PROBLEM TO SOLVE:
Every line containing the string "переулок" should be returned from the records.

EXTRACTED INFORMATION:

..........

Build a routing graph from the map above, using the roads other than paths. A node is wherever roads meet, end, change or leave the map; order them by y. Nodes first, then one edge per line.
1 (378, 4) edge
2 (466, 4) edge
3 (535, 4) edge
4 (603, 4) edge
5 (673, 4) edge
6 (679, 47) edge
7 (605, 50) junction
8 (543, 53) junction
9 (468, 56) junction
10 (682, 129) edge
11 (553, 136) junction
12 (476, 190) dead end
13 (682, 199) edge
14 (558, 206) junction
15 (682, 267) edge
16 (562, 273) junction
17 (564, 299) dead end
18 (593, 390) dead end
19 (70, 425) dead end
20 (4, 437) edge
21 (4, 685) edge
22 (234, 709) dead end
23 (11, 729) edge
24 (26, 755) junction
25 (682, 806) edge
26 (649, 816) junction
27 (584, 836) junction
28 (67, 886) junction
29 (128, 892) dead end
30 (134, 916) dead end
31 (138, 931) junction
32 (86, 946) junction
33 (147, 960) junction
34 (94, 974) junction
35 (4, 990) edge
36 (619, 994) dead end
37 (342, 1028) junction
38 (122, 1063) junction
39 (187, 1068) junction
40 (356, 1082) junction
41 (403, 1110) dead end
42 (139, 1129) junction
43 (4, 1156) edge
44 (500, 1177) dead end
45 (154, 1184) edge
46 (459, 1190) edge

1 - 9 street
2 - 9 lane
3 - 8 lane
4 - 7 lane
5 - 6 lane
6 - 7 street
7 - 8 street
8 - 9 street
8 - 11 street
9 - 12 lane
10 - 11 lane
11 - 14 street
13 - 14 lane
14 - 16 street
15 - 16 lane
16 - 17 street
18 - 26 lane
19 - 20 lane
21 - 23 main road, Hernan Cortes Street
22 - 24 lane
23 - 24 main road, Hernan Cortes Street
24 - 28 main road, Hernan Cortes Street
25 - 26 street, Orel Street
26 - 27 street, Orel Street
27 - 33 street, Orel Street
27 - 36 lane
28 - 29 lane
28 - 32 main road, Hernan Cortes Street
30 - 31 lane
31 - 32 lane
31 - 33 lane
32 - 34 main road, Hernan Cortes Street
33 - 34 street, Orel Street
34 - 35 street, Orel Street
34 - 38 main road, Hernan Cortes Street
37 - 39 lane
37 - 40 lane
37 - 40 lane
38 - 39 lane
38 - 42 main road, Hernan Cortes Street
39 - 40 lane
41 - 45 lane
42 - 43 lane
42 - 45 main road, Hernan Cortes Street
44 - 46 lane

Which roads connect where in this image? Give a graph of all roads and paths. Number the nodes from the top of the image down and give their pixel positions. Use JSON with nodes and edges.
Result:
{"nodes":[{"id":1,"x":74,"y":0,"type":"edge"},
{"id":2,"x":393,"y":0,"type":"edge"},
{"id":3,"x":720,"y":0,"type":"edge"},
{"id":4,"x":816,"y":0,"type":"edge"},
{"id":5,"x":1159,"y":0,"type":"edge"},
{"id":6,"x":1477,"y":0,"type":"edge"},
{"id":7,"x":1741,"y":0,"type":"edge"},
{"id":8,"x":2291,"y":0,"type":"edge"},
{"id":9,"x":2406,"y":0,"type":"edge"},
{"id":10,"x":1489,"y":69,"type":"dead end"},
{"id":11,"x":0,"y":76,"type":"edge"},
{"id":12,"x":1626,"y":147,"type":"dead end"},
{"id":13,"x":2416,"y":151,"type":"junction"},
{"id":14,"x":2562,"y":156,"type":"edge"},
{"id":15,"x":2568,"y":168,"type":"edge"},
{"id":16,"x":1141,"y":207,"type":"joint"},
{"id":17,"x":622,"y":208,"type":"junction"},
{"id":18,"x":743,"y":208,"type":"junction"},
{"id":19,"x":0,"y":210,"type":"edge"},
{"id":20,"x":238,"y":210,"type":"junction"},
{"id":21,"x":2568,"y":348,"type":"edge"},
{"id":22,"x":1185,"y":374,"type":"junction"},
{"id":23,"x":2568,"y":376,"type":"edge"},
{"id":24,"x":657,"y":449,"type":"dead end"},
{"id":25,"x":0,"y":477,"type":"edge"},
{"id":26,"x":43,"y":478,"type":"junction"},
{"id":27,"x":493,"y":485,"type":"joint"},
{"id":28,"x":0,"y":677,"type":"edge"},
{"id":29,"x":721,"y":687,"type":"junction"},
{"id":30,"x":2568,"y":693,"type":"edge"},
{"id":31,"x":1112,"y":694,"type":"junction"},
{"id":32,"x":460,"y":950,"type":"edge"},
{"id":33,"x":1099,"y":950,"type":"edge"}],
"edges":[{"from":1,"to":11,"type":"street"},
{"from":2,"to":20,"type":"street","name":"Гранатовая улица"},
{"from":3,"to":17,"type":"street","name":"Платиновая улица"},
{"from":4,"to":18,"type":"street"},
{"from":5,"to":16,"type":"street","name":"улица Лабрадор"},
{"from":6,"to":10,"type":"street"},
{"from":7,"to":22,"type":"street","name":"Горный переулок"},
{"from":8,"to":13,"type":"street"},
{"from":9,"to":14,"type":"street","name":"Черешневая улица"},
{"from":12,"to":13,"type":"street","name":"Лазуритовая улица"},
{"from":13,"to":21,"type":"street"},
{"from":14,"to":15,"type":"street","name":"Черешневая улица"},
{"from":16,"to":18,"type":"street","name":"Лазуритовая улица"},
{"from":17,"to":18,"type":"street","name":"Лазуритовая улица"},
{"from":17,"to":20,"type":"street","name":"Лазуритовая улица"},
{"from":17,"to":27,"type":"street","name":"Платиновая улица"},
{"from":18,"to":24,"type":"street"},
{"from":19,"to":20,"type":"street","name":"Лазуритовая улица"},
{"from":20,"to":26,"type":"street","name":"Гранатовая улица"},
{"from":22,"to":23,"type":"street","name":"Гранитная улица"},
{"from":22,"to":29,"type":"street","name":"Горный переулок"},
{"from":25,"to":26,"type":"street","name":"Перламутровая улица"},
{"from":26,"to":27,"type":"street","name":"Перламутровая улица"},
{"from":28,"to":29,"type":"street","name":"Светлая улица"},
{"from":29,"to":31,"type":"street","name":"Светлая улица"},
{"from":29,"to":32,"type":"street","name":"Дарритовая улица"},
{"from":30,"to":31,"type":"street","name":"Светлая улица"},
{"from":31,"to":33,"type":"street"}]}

..........

ANSWER SECTION:
{"from":7,"to":22,"type":"street","name":"Горный переулок"},
{"from":22,"to":29,"type":"street","name":"Горный переулок"},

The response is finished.